Collected data
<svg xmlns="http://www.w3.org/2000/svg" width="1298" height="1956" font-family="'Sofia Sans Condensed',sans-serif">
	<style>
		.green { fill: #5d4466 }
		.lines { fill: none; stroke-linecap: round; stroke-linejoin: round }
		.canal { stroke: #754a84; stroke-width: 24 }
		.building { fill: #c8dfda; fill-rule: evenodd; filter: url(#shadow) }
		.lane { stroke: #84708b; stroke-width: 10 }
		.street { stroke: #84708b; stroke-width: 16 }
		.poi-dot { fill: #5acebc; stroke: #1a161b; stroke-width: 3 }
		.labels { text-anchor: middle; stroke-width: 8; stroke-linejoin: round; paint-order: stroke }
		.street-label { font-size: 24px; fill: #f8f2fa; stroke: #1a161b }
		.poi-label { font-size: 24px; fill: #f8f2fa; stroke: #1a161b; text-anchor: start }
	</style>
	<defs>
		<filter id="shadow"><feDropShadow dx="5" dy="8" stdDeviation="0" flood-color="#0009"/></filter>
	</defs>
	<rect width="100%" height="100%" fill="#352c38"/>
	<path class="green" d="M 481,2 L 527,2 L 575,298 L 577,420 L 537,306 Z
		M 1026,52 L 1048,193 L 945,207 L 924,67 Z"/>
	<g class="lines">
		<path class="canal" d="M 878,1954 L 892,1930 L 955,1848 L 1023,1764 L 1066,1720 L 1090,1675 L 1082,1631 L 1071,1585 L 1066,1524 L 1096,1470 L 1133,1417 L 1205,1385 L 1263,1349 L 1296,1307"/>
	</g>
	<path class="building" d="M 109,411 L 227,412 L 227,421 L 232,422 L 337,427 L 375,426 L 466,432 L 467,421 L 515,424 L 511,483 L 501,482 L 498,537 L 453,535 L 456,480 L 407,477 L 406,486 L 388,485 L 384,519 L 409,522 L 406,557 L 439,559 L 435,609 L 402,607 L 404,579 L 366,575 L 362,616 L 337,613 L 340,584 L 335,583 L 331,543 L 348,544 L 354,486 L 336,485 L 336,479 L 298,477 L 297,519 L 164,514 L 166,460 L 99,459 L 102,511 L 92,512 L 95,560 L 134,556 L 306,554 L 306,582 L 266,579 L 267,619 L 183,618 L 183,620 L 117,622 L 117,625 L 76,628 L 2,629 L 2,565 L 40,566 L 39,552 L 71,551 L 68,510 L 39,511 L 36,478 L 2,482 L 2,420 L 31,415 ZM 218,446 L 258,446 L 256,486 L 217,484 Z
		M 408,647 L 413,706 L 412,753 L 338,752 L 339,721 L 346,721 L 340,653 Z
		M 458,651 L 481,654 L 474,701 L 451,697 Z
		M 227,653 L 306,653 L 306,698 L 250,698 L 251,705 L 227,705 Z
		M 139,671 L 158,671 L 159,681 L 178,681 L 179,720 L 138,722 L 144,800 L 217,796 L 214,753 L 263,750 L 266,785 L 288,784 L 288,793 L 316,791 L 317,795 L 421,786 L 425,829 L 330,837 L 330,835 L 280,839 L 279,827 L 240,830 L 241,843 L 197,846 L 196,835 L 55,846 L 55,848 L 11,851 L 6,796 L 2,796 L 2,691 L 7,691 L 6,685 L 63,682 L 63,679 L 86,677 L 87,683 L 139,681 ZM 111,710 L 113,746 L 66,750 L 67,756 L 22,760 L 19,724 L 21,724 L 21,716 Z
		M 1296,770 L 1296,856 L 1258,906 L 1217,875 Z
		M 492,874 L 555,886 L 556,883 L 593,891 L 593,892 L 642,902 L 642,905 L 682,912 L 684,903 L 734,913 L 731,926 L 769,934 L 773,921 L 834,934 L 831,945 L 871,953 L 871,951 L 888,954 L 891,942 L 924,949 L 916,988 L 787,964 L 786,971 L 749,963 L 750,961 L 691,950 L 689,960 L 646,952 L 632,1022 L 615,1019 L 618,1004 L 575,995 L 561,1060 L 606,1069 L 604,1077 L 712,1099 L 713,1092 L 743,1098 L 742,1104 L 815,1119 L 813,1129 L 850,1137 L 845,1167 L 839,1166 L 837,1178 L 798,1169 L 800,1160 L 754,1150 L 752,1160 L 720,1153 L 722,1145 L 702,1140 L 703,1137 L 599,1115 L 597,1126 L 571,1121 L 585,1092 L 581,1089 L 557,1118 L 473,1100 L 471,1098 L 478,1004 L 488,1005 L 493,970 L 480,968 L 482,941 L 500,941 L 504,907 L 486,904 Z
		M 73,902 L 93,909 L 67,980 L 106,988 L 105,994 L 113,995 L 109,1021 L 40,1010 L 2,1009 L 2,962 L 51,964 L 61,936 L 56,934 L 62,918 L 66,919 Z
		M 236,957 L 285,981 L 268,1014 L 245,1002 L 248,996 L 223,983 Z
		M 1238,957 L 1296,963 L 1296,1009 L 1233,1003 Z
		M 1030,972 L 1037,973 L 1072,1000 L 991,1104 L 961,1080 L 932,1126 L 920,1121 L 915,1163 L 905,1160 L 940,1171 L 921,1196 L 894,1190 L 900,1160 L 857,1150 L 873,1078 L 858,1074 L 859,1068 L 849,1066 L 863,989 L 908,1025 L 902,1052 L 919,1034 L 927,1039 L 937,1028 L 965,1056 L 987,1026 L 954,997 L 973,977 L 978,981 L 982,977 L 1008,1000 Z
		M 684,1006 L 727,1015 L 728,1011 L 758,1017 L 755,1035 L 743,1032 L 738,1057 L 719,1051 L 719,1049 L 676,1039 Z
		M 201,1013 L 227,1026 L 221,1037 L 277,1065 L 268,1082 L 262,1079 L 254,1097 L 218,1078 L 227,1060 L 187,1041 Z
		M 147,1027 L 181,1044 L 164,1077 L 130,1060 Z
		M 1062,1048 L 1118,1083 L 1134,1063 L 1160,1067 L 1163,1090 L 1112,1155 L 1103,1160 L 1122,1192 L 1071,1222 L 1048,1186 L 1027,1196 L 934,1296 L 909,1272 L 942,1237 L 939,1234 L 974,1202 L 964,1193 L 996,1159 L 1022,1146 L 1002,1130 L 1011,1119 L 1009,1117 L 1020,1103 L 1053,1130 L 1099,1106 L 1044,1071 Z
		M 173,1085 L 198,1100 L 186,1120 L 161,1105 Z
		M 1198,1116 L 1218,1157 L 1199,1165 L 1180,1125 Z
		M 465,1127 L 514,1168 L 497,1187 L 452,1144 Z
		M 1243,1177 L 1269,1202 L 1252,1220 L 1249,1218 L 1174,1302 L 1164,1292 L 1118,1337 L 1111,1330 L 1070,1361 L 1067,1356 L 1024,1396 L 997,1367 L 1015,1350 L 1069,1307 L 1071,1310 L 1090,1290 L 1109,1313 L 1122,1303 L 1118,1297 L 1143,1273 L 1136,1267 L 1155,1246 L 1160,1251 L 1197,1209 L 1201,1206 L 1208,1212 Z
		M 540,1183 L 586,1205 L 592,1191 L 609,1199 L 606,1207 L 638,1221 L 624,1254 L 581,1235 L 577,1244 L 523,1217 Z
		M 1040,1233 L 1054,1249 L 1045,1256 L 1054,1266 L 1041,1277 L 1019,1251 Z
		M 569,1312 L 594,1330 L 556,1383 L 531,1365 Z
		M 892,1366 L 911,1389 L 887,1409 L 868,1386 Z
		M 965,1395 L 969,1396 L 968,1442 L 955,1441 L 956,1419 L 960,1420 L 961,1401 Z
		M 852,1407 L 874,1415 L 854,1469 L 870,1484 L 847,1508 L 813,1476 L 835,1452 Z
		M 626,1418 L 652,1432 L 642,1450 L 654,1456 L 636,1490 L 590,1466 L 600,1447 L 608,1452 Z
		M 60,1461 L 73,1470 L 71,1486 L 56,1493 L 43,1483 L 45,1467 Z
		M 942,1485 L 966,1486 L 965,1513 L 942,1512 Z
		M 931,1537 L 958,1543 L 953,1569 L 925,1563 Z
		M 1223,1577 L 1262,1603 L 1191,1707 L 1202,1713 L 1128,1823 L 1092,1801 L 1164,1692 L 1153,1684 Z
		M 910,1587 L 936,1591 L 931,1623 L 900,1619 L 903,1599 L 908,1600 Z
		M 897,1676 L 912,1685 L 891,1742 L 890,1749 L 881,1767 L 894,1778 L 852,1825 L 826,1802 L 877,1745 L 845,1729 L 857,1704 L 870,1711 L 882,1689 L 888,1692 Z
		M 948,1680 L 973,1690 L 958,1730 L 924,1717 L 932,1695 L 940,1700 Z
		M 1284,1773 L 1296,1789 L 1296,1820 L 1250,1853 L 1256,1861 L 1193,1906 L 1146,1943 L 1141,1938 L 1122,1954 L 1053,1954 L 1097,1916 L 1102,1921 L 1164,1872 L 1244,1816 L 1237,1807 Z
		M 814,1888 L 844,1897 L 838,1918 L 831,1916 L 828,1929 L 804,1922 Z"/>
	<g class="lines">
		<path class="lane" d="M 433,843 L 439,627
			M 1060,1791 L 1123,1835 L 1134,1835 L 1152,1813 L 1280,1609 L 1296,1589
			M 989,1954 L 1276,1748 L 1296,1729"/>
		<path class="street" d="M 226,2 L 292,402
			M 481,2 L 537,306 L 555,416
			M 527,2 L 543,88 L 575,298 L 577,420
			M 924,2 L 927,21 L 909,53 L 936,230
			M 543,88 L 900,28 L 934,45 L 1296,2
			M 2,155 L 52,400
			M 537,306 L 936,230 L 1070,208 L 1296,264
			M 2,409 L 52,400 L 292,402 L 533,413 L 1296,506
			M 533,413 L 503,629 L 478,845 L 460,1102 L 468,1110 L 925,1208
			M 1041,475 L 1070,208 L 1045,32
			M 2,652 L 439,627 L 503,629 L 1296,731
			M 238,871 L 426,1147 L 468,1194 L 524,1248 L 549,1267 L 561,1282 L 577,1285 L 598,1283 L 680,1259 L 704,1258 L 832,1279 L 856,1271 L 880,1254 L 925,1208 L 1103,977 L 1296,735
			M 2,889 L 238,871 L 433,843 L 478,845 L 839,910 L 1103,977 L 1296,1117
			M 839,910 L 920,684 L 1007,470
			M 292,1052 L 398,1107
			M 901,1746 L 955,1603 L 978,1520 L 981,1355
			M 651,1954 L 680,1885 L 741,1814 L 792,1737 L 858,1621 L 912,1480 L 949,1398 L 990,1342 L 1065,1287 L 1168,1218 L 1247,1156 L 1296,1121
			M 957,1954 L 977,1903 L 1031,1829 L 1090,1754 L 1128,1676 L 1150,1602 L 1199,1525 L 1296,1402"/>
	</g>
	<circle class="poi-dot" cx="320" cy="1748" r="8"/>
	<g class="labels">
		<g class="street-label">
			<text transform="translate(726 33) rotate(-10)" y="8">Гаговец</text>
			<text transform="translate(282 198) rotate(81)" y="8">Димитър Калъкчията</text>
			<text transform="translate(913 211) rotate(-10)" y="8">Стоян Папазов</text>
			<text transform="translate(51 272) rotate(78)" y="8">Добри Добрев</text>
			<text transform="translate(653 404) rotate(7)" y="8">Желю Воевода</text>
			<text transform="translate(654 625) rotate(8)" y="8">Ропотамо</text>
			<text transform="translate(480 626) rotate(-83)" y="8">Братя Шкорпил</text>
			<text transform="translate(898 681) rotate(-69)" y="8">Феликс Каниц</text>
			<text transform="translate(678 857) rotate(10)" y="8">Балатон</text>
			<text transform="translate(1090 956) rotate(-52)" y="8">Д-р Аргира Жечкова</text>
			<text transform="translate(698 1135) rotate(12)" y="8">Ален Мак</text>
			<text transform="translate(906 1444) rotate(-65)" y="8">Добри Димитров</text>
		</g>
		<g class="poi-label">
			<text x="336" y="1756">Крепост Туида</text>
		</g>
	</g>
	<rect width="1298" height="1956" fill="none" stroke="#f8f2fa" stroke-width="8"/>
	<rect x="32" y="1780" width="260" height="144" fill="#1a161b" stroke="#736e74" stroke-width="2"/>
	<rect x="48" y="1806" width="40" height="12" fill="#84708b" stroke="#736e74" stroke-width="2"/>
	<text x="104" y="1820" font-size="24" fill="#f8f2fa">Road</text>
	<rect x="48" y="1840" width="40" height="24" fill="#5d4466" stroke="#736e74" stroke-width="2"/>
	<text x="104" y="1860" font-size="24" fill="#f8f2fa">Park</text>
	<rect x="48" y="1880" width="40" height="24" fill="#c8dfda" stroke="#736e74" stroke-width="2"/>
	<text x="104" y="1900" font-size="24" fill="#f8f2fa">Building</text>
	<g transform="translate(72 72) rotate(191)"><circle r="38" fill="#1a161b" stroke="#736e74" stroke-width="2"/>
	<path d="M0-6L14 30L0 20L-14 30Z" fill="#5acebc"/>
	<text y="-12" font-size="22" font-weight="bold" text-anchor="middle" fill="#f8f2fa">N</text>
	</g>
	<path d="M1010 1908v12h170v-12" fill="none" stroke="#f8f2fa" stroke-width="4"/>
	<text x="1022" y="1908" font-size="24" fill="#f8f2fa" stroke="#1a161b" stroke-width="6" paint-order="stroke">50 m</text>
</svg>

• **TASK INSTRUCTIONS**:
Write out every line in the data that holds the string "linejoin".

• **OUTPUT OF THE EXERCISE**:
		.lines { fill: none; stroke-linecap: round; stroke-linejoin: round }
		.labels { text-anchor: middle; stroke-width: 8; stroke-linejoin: round; paint-order: stroke }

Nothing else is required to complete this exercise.